* _Extracted text_:

....

Researchers dissect a quantitative trait to the single nucleotide level

By | November 7, 2005

For the first time, researchers have discovered the molecular basis of a quantitative trait at the level of individual nucleotides. The report, appearing in the December issue of Nature Genetics, reveals that even the tiniest changes among a few genes can profoundly affect traits. The authors also describe an approach that can be used to characterize any trait in yeast -- and, potentially, higher organisms, they suggest.

In the current study, Adam Deutschbauer, now a postdoctoral fellow at the University of California, Berkeley, and Ronald Davis at Stanford University in California, focused on characterizing genes responsible for yeast sporulation efficiency, a measure of the rate at which yeast undergo asexual reproduction and develop spores. Their approach revealed three genes responsible for the trait, two of which had never before been implicated in sporulation. Furthermore, single-nucleotide changes within genes or a regulatory region dramatically influenced the rate of yeast sporulation, suggesting that small changes can make a big difference to traits.

"This was the first time that multiple (nucleotides) have been identified for a single trait and the first time we've been able to reconstitute a quantitative trait just by changing single base pairs inside of a genome," Deutschbauer told The Scientist.

"I don't know of any other example where a complex trait was dissected to the resolution achieved in this study," said Lars Steinmetz, a geneticist at the European Molecular Biology Laboratory in Heidelberg, Germany.

....

* _To do_: According to the article on yeast sporulation, how many genes did the researchers find to be responsible for sporulation efficiency? The listing that follows comes from a separate source unrelated to the article on yeast sporulation.

* _Given information_:
....

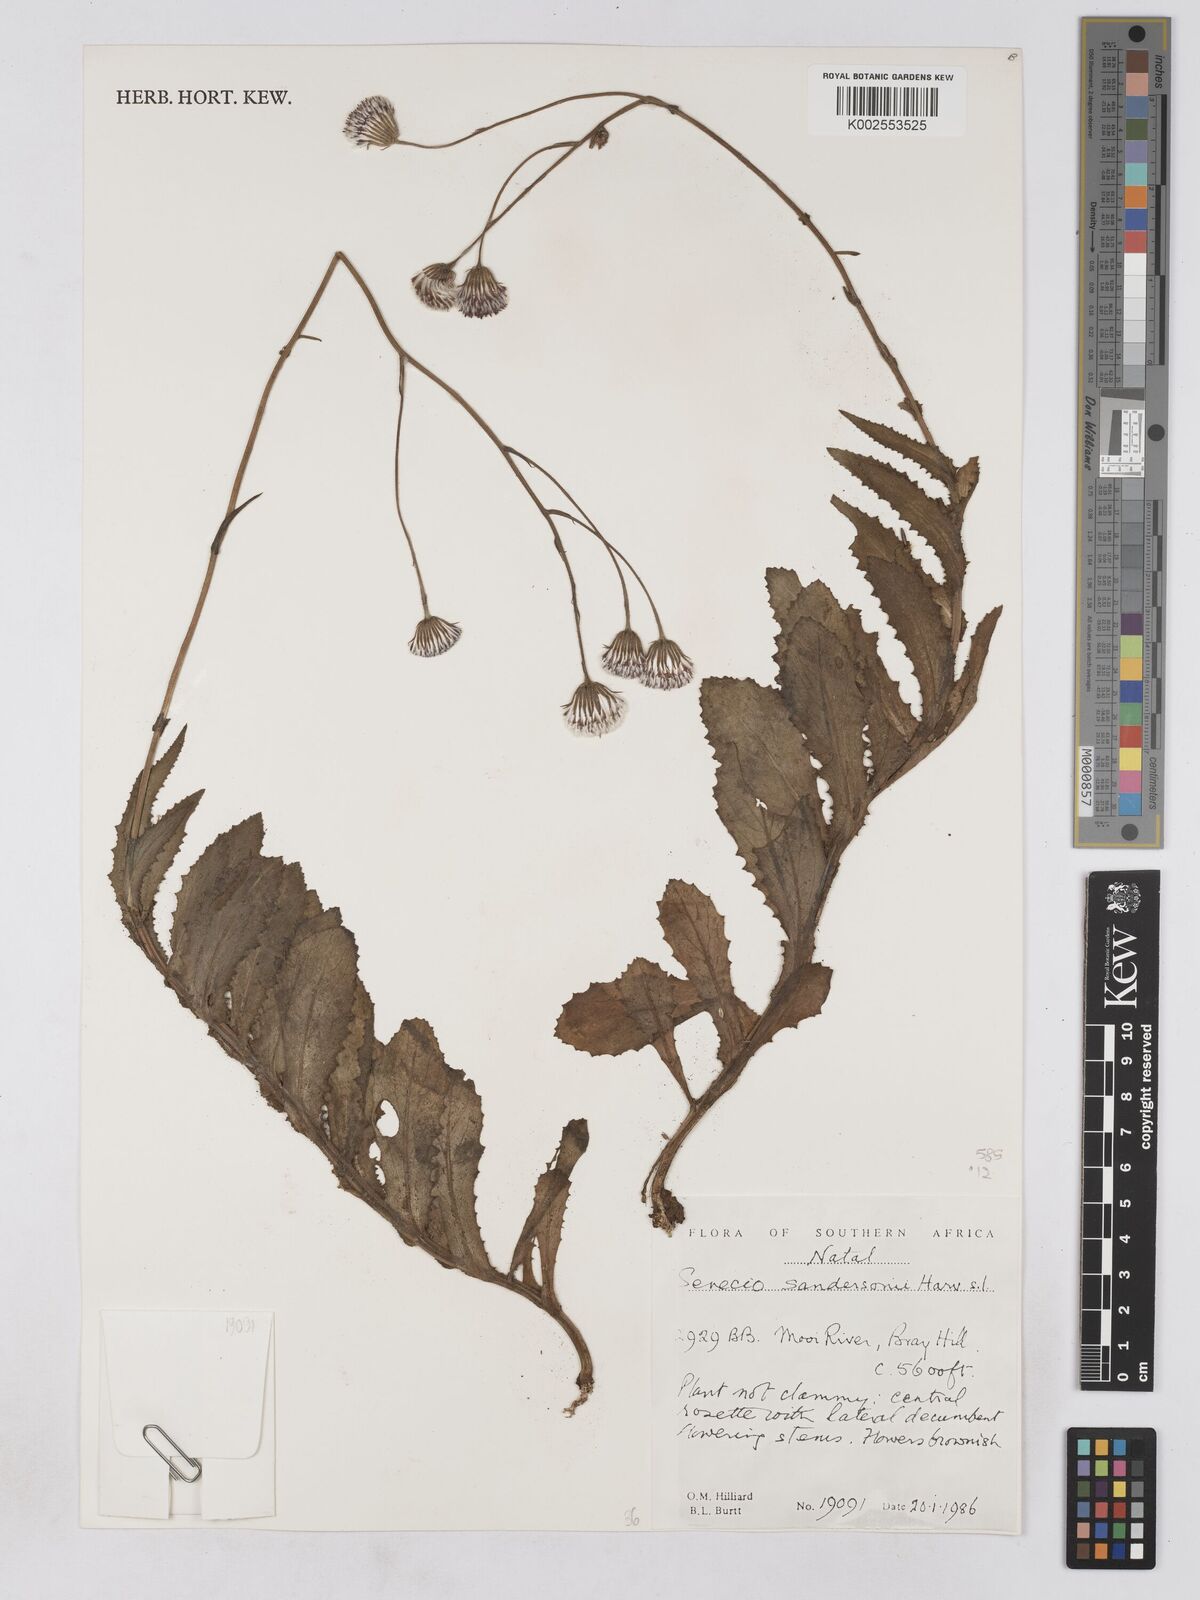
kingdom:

....

* _Result of this task_: Three genes, two of which had never before been implicated in sporulation.